News Flash
KYIV, Ukraine, May 11, 2024 (BSS/AFP) - Hundreds of people were evacuated
from areas near the Russian border in Ukraine's Kharkiv region, the regional
governor said Saturday, a day after Moscow launched a surprise ground
offensive.
"A total of 1,775 people have been evacuated," governor Oleg Synegubov wrote
on social media, adding that there had been Russian artillery and mortar
attacks on 30 settlements in the region over the past 24 hours.
Russian forces made small advances in the border area it was pushed back from
nearly two years ago.
Ukrainian President Volodymyr Zelensky on Friday said a "fierce battle" was
on in the area.
The Kharkiv region has been mostly under Ukrainian control since September
2022.
A senior Ukrainian military source said Russian forces had advanced one
kilometre (0.6 miles) into Ukraine and were trying to "create a buffer zone"
in the Kharkiv and neighbouring Sumy regions to prevent attacks on Russian
territory.
Officials in Kyiv had warned for weeks that Moscow might try to attack its
northeastern border regions, pressing its advantage as Ukraine struggles with
delays in Western aid and manpower shortages.

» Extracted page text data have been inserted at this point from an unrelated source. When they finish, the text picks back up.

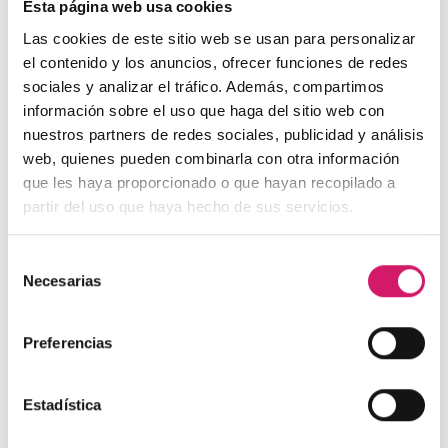
combinación con la molécula de Cloruro de Cetilpiridinio
Esta página web usa cookies
(CPC).
Las cookies de este sitio web se usan para personalizar
el contenido y los anuncios, ofrecer funciones de redes
Un repaso al descubrimiento de la
Clorhexidina, a su
elevada actividad antiséptica y antiplaca
, su excelente
sociales y analizar el tráfico. Además, compartimos
sustantividad, son algunos de los puntos más interesantes que
información sobre el uso que haga del sitio web con
se tratan en este artículo, para llegar a
conocer cómo debe
nuestros partners de redes sociales, publicidad y análisis
ser una formulación galénica que garantice la máxima
web, quienes pueden combinarla con otra información
eficacia del producto antiséptico.
que les haya proporcionado o que hayan recopilado a
partir del uso que haya hecho de sus servicios.
Accede aquí al artículo
antibióticos
antibióticos odontología
Selección
antibióticos para infecciones
biofilm oral
Necesarias
de
consentimiento
biofilms bucales
biofilms orales
boca
cáncer oral
Preferencias
clorhexidina
cloruro de cetilpiridinio
consulta dental
DENTAID
Dr. Juan Blanco
Dr. Marc Quirynen
Estadística
enfermedad periodontal
enfermedades cardiovasculares
enfermedades periimplantarias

Ukraine's military said it had deployed more troops and Zelensky said
Ukrainian forces were using artillery and drones to thwart the Russian
advance.
"Reserve units have been deployed to strengthen the defence in this area of
the front," it said.
The US-based Institute for the Study of War said on Friday that Russia had
made "tactically significant gains".
But the main aim of the operation was "drawing Ukrainian manpower and
materiel from other critical sectors of the front in eastern Ukraine," it
said.
ISW said it did not appear to be "a large-scale sweeping offensive operation
to envelop, encircle and seize Kharkiv" -- Ukraine's second biggest city.